Both Kemal Ataturk and Mahomed Ali Jinnah are accused of being authoritarian and autocratic. Kemal Ataturk was a military man and was ushering in a new form of government to an ancient people. Ataturk resorted measured repression and even military action against his dissidents. Meanwhile Jinnah is accused of being autocratic because he removed a provincial government using his constitutional powers as the Governor General. As Ardeshir Cowasjee described him “he professed top be a democrat but was in reality a benign dictator who harmed no one. He merely put his foot down when necessary”. The provincial government removed was a government that had been openly hostile to the centre and many Jinnah apologists claim that it was out practical necessity. Whatever the case, the interim constitution in force did allow Jinnah to take such an action.

Both Jinnah and Ataturk made the disastrous miscalculation of trying to impose a state language on their diverse people. Ataturk’s decision to impose Turkish and ban all other languages is seen by many as the basis for the Kurdish crisis which has continued since. Jinnah to his credit did not ban any regional language, but he made the fateful mistake of elevating the Urdu language, spoken only by migrants to Pakistan from India, as the state language of Pakistan. This despite his promise that regional languages would get the requisite provincial status. His announcement did not go down well with his Bengali followers who rejected his statement leading to the language controversy in Pakistan. Even though Bengali was later made a state language as well, this is cited as one of the causes of the later breakup of Pakistan in 1971. Turkey on the other hand held on to its Kurdish regions by coercion and military might.

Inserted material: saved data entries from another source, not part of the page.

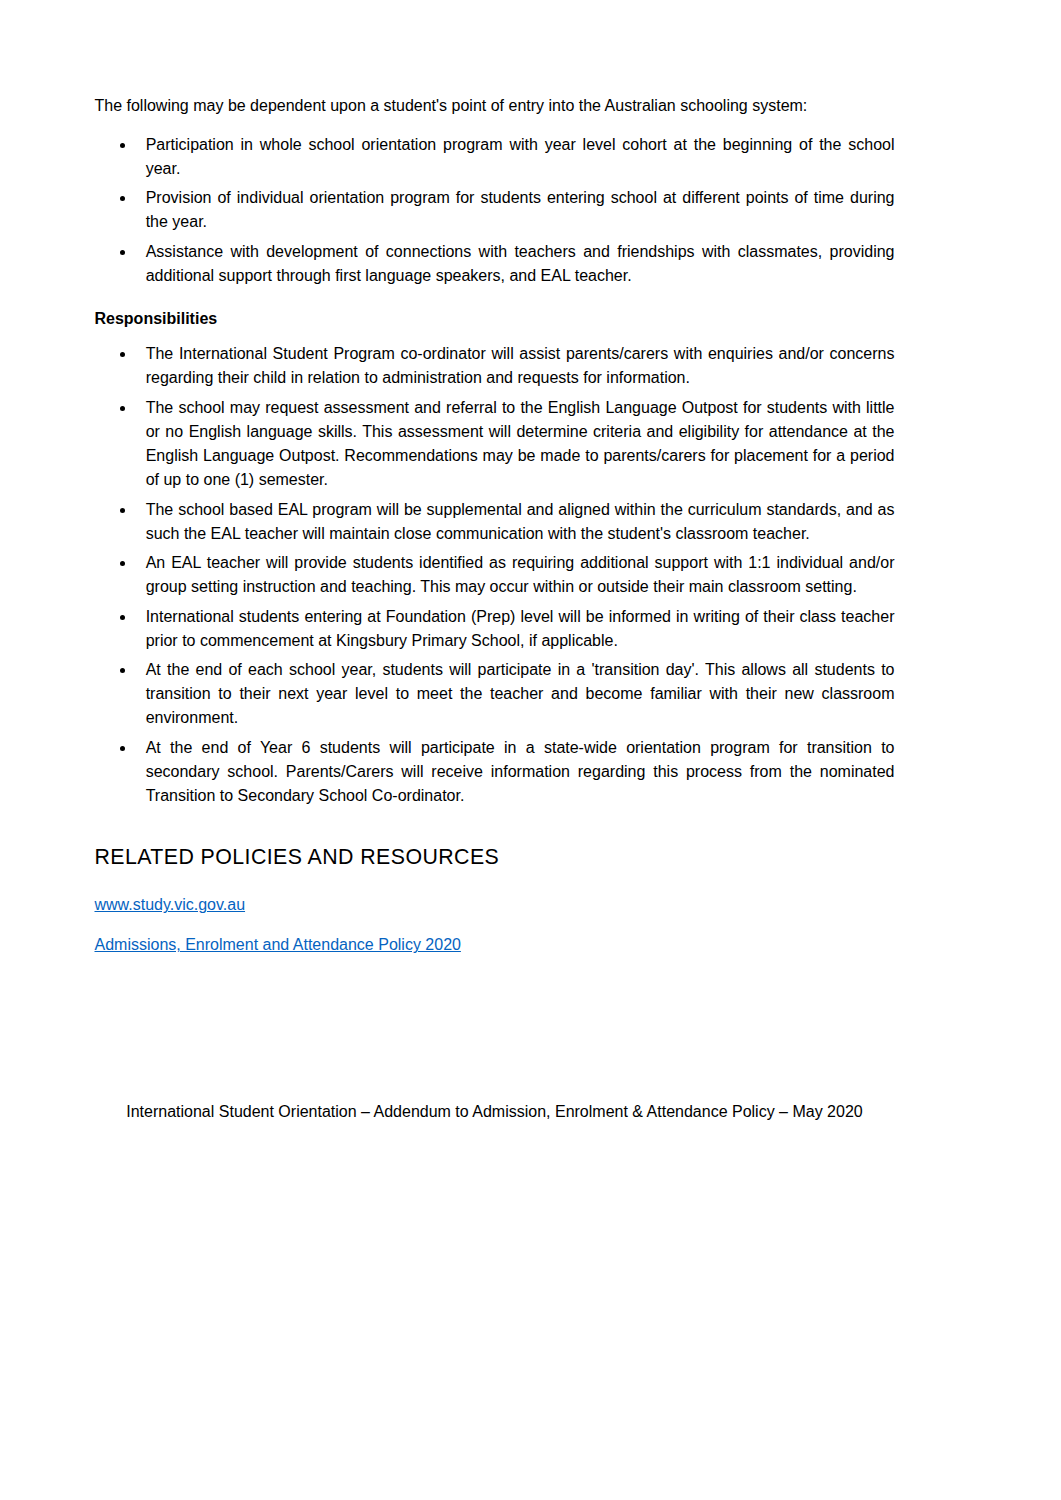The following may be dependent upon a student's point of entry into the Australian schooling system:
Participation in whole school orientation program with year level cohort at the beginning of the school year.
Provision of individual orientation program for students entering school at different points of time during the year.
Assistance with development of connections with teachers and friendships with classmates, providing additional support through first language speakers, and EAL teacher.
Responsibilities
The International Student Program co-ordinator will assist parents/carers with enquiries and/or concerns regarding their child in relation to administration and requests for information.
The school may request assessment and referral to the English Language Outpost for students with little or no English language skills. This assessment will determine criteria and eligibility for attendance at the English Language Outpost. Recommendations may be made to parents/carers for placement for a period of up to one (1) semester.
The school based EAL program will be supplemental and aligned within the curriculum standards, and as such the EAL teacher will maintain close communication with the student's classroom teacher.
An EAL teacher will provide students identified as requiring additional support with 1:1 individual and/or group setting instruction and teaching. This may occur within or outside their main classroom setting.
International students entering at Foundation (Prep) level will be informed in writing of their class teacher prior to commencement at Kingsbury Primary School, if applicable.
At the end of each school year, students will participate in a 'transition day'. This allows all students to transition to their next year level to meet the teacher and become familiar with their new classroom environment.
At the end of Year 6 students will participate in a state-wide orientation program for transition to secondary school. Parents/Carers will receive information regarding this process from the nominated Transition to Secondary School Co-ordinator.
RELATED POLICIES AND RESOURCES
www.study.vic.gov.au
Admissions, Enrolment and Attendance Policy 2020
International Student Orientation – Addendum to Admission, Enrolment & Attendance Policy – May 2020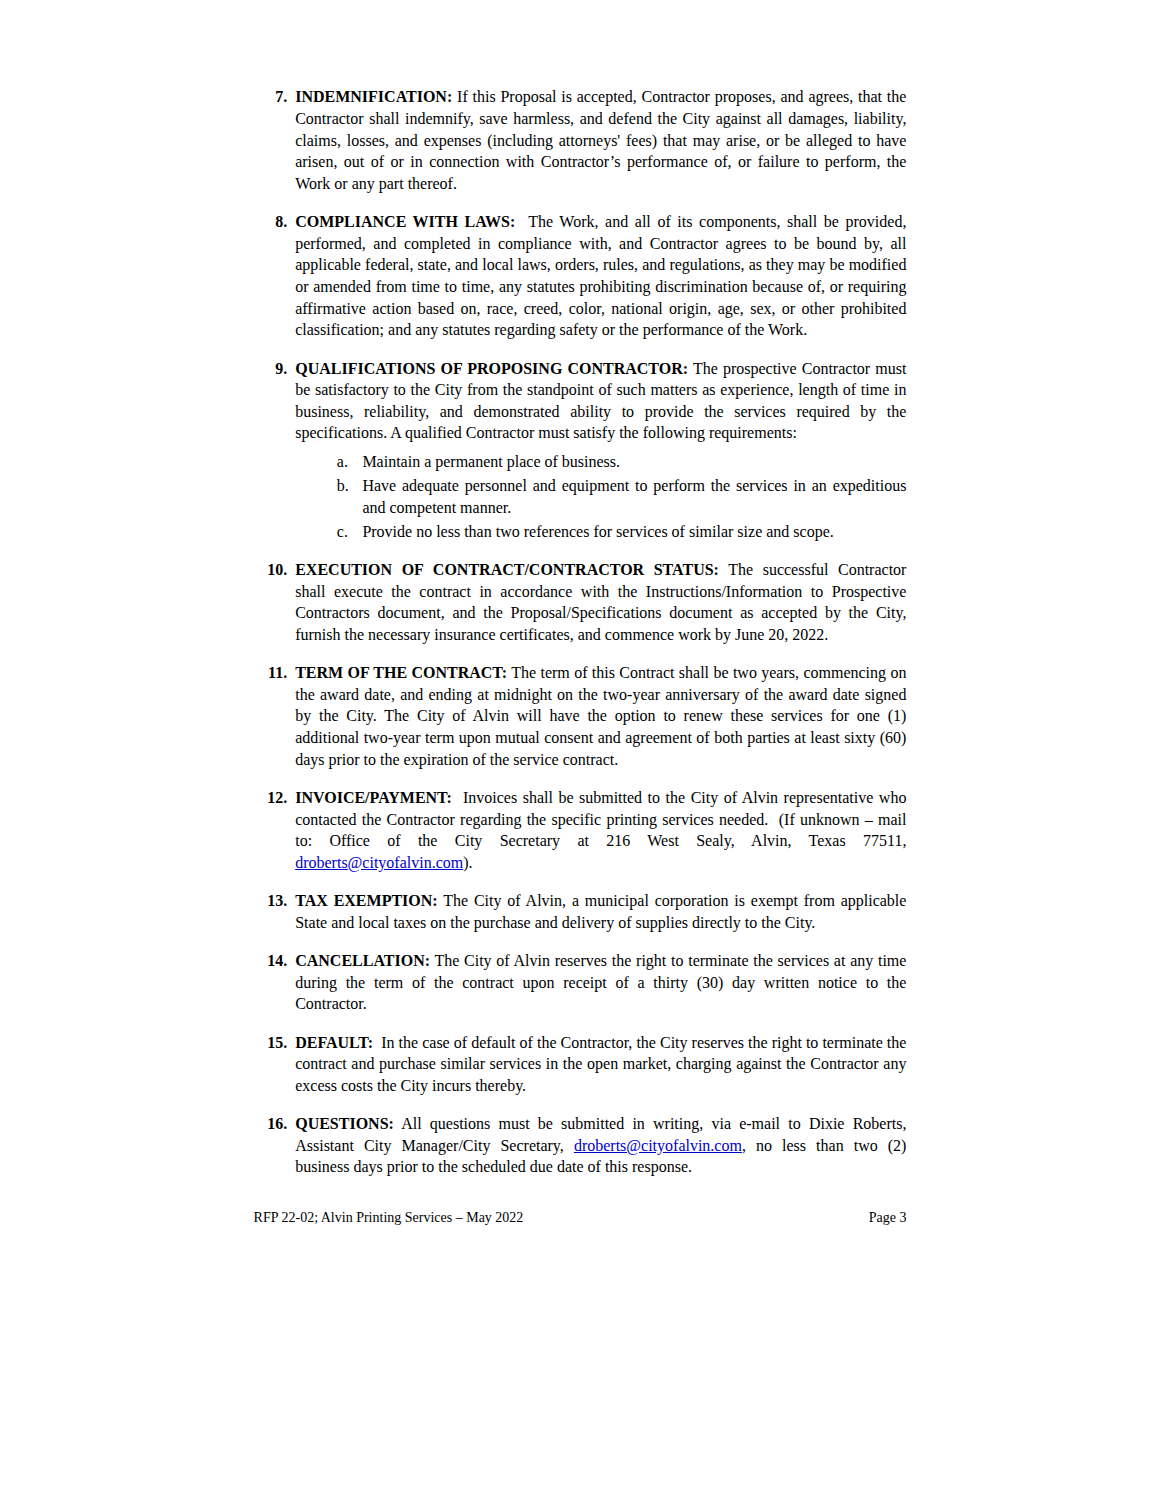7. INDEMNIFICATION: If this Proposal is accepted, Contractor proposes, and agrees, that the Contractor shall indemnify, save harmless, and defend the City against all damages, liability, claims, losses, and expenses (including attorneys' fees) that may arise, or be alleged to have arisen, out of or in connection with Contractor’s performance of, or failure to perform, the Work or any part thereof.
8. COMPLIANCE WITH LAWS: The Work, and all of its components, shall be provided, performed, and completed in compliance with, and Contractor agrees to be bound by, all applicable federal, state, and local laws, orders, rules, and regulations, as they may be modified or amended from time to time, any statutes prohibiting discrimination because of, or requiring affirmative action based on, race, creed, color, national origin, age, sex, or other prohibited classification; and any statutes regarding safety or the performance of the Work.
9. QUALIFICATIONS OF PROPOSING CONTRACTOR: The prospective Contractor must be satisfactory to the City from the standpoint of such matters as experience, length of time in business, reliability, and demonstrated ability to provide the services required by the specifications. A qualified Contractor must satisfy the following requirements:
a. Maintain a permanent place of business.
b. Have adequate personnel and equipment to perform the services in an expeditious and competent manner.
c. Provide no less than two references for services of similar size and scope.
10. EXECUTION OF CONTRACT/CONTRACTOR STATUS: The successful Contractor shall execute the contract in accordance with the Instructions/Information to Prospective Contractors document, and the Proposal/Specifications document as accepted by the City, furnish the necessary insurance certificates, and commence work by June 20, 2022.
11. TERM OF THE CONTRACT: The term of this Contract shall be two years, commencing on the award date, and ending at midnight on the two-year anniversary of the award date signed by the City. The City of Alvin will have the option to renew these services for one (1) additional two-year term upon mutual consent and agreement of both parties at least sixty (60) days prior to the expiration of the service contract.
12. INVOICE/PAYMENT: Invoices shall be submitted to the City of Alvin representative who contacted the Contractor regarding the specific printing services needed. (If unknown – mail to: Office of the City Secretary at 216 West Sealy, Alvin, Texas 77511, droberts@cityofalvin.com).
13. TAX EXEMPTION: The City of Alvin, a municipal corporation is exempt from applicable State and local taxes on the purchase and delivery of supplies directly to the City.
14. CANCELLATION: The City of Alvin reserves the right to terminate the services at any time during the term of the contract upon receipt of a thirty (30) day written notice to the Contractor.
15. DEFAULT: In the case of default of the Contractor, the City reserves the right to terminate the contract and purchase similar services in the open market, charging against the Contractor any excess costs the City incurs thereby.
16. QUESTIONS: All questions must be submitted in writing, via e-mail to Dixie Roberts, Assistant City Manager/City Secretary, droberts@cityofalvin.com, no less than two (2) business days prior to the scheduled due date of this response.
RFP 22-02; Alvin Printing Services – May 2022 Page 3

Ataturk and Jinnah are highly revered as the founding fathers of their states. In Turkey it is punishable under law to insult the memory of Ataturk. In Pakistan, Jinnah enjoys the iconic state-defined status of “Quaid-e-Azam” or great leader and is generally viewed as above reproach. Both Turkey and Pakistan, staunch cold war allies of the United States, have gone through extended periods of military rule but also dysfunctional but vibrant democracies. Today both these states are emerging as functional democratic states but they have much to learn from the legacy of their founding fathers. Turkey must honor Ataturk’s strong commitment to secularism but must make a break with Ataturk’s strong anti-religion stance and coercive policies with regard to language etc. Pakistan has developed a consensus that allows for some role of Islam in state and constitution. Nonetheless it must honor Jinnah’s commitment to all citizens of Pakistan that Pakistan would not discriminate against its minorities on the basis of religion and that Pakistan would be a state based on rule of law. It must also seek its inspiration for parliamentary democracy from Jinnah’s long career as a parliamentarian in British India- where he made a very solid contribution to both the laws of India and Pakistan, instead of taking his role as the first Governor General of Pakistan in exclusion or his pronouncements on the language issue.
 
unlike kemal , who got to govern independent turkey for a considerable period of time , jinnah never got the chance to rule his nation ,as death took him away.

it would have been interesting to see if he could have been able to prevent the rise of fundamentalism in pakistan.